The market has also rewarded these concessions, as it does not price ideology. It only prices liquidity, access, and regulatory clarity, which are precisely what institutional frameworks provide, but all of this comes at the cost of sacrificing the original uniqueness of cryptocurrencies.
These issues have led Dean Eigenmann to realize that the initial mistake of the Web3 era was measuring success by the number of people using the technology, rather than by what the technology creates for its users. A financial system serving 50 million people who cannot access traditional banking services is more aligned with the original vision than one serving 500 million people who merely choose new services because they like the new brokerage interface.
Noted venture capitalist and founder of Crucible Capital, Meltem Demirors, also offered a similar perspective: "Traditional finance has captured most of the benefits of the crypto economy." Previously, Meltem Demirors worked for over a decade at CeFi companies like DCG (the parent company of Grayscale) and Coinshares (the largest crypto asset management company in Europe).
"If you track the flow of funds, it is clear who the winners in the crypto space are: not DeFi protocols, but the financial companies that Satoshi sought to replace in the Bitcoin white paper." Meltem Demirors said, "Every year, traditional financial institutions extract billions of dollars in assets and profits from the crypto economy—often exceeding the economic benefits generated by the protocols that initially created value."
Take Bitcoin ETFs as an example: asset management companies charge management fees, brokers charge access fees, market makers earn spreads, and custodial banks charge custody fees—the entire profit chain occurs almost entirely within the off-chain financial system. The value captured by on-chain protocols is minimal.
Similarly, the growth in the scale and adoption of the stablecoin market has further reinforced the settlement power of payment networks and banking systems, rather than the revenue models of DeFi protocols themselves.
In her view, the only way out is to establish and develop the industry's own native institutions—on-chain asset management companies, risk management firms, and underwriters—these institutions can compete for the management scale of treasury assets and design products that serve the long-term interests of cryptocurrencies, while retaining more economic benefits within the cryptocurrency ecosystem, rather than extracting them to enhance corporate profits.
"'Institutional adoption' is not a mission, but an extraction strategy. If we do not prioritize cooperation with native crypto institutions now, 'institutional adoption' will not be a victory, but a takeover," Meltem Demirors said.
Conclusion
For TradFi and Wall Street, this is not a decentralized experiment, but an expansion of a new asset form—a "new asset class" that can be incorporated into the existing compliance system, can be custodied, can be securitized, and can be distributed. This is a phased victory.
However, from the perspective of fund flows and profit distribution structures, it is often not DeFi protocols that truly make money, but asset management companies, custodial banks, brokers, and market makers.

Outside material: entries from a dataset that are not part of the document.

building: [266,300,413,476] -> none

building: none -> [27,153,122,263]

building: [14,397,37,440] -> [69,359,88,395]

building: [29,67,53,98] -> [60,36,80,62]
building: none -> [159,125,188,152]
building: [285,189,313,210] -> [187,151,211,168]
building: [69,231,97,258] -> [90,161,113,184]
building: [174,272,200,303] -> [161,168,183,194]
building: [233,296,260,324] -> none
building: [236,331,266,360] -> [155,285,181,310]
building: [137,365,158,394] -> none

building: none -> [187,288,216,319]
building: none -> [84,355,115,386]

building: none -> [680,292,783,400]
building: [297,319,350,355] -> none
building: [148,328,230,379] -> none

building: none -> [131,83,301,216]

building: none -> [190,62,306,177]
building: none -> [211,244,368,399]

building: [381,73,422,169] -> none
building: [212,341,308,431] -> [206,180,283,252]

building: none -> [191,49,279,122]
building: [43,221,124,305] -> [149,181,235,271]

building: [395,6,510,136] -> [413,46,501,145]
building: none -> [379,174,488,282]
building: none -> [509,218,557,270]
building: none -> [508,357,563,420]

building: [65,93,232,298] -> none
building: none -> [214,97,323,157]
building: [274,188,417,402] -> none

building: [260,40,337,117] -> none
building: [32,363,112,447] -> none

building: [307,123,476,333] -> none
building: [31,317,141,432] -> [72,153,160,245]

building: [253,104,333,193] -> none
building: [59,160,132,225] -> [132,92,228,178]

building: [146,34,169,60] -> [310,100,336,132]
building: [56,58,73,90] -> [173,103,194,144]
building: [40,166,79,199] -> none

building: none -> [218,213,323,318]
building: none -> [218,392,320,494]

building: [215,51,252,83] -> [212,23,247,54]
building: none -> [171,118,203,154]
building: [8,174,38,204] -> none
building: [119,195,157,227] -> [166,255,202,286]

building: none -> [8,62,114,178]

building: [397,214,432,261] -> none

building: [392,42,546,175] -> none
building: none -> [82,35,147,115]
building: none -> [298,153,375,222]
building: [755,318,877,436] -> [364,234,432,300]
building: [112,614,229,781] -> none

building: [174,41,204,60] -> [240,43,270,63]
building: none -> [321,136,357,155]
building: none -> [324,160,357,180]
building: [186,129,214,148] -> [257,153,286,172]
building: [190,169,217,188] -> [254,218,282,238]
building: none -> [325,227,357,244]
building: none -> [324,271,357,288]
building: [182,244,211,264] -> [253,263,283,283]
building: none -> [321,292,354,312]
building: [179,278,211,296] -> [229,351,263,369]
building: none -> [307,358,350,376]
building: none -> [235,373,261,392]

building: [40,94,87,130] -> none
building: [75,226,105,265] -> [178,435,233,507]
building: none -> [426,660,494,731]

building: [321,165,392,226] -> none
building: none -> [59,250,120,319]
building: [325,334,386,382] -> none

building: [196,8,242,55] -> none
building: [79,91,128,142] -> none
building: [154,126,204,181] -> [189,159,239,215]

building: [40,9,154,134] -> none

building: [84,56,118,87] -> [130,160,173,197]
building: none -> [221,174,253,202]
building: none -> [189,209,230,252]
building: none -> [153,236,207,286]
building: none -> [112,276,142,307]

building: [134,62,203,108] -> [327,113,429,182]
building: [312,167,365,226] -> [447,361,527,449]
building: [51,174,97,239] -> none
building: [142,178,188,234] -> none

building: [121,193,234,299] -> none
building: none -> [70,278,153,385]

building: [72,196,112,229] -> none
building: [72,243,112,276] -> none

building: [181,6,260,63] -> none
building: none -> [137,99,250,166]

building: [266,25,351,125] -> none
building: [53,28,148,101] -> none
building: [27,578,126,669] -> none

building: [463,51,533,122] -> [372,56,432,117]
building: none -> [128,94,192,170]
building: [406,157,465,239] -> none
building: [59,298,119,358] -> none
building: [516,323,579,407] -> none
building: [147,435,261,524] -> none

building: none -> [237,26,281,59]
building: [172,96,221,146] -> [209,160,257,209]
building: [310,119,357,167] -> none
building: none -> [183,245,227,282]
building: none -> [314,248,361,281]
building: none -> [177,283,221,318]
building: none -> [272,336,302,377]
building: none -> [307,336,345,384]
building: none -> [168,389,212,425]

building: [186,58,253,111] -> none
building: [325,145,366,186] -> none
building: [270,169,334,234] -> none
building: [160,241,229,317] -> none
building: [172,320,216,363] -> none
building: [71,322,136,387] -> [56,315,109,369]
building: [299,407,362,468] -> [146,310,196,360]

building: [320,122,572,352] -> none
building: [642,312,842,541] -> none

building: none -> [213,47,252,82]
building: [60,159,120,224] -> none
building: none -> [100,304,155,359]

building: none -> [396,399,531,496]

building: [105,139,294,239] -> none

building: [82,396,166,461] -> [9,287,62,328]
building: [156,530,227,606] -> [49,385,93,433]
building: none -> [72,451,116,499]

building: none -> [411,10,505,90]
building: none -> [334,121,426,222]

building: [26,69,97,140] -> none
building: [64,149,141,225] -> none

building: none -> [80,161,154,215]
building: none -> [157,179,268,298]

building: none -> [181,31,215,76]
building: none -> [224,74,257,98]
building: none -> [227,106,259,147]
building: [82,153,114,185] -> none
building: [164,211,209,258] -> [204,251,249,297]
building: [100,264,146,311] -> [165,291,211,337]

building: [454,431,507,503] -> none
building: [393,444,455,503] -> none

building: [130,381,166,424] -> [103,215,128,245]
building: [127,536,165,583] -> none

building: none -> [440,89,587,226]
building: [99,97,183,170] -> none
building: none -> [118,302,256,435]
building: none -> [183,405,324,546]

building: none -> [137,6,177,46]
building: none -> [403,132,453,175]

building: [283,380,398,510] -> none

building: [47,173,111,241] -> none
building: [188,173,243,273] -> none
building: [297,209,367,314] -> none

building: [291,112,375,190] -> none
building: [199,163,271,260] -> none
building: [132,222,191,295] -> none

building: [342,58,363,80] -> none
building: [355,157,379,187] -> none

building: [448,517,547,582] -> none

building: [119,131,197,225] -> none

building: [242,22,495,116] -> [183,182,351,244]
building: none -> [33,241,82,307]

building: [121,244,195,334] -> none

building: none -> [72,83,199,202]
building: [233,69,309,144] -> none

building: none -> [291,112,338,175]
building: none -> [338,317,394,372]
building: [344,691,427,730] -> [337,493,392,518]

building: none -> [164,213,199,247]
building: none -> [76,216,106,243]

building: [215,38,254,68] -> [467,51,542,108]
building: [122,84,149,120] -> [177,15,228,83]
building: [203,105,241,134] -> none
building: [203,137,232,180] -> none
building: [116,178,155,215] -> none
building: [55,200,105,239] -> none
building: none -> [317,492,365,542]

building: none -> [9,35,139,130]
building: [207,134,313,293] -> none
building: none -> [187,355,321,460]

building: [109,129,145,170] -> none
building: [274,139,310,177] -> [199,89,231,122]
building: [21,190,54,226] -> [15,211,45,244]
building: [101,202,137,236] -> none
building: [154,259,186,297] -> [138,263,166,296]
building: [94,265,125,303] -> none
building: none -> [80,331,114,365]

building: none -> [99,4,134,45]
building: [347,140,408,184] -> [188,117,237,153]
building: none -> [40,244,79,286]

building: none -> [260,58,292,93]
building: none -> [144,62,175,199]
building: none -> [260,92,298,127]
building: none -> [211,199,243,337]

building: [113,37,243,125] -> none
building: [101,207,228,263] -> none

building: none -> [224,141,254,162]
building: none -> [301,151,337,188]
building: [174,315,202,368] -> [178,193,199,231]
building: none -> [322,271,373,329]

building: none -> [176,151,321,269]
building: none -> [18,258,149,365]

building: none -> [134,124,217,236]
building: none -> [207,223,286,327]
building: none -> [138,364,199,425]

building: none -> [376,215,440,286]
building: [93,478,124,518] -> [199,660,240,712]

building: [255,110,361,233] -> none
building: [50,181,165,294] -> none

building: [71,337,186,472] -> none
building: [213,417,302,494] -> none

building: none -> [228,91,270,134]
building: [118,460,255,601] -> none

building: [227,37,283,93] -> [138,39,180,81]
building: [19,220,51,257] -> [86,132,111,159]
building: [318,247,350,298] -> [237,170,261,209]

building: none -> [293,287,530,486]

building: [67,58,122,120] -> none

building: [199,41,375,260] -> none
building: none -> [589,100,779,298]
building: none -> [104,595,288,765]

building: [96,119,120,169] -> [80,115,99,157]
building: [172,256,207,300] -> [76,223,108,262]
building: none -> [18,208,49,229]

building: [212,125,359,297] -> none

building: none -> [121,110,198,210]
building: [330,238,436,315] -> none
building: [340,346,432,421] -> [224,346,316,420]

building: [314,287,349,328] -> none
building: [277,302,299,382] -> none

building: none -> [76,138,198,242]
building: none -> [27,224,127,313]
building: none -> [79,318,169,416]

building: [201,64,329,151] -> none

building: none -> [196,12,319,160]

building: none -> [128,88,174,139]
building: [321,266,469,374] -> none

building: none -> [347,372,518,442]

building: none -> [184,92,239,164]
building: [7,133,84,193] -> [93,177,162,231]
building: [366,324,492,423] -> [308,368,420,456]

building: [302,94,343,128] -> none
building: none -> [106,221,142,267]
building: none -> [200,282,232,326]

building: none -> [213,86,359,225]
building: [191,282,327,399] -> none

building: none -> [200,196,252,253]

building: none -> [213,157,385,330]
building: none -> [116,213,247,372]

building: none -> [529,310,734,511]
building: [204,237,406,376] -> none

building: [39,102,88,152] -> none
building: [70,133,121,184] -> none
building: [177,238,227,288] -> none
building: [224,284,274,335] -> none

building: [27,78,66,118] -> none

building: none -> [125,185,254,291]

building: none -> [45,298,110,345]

This resembles a highly efficient institutional absorption: Crypto provides growth narratives and technological innovation, TradFi provides capital, regulation, and distribution networks, and then takes away most of the cash flow and profits.
Embracing is not inherently a bad thing. But if the crypto economy ultimately ends up as merely a "technology outsourcing" role, losing value capture and discourse power, then this embrace is closer to "harvesting."
Now that the large-scale entry of institutions has become a reality, the real question to focus on next is to what extent Crypto should adopt and cater to the game rules of TradFi? How can Crypto enable native protocols and infrastructure to capture more users and cash flow?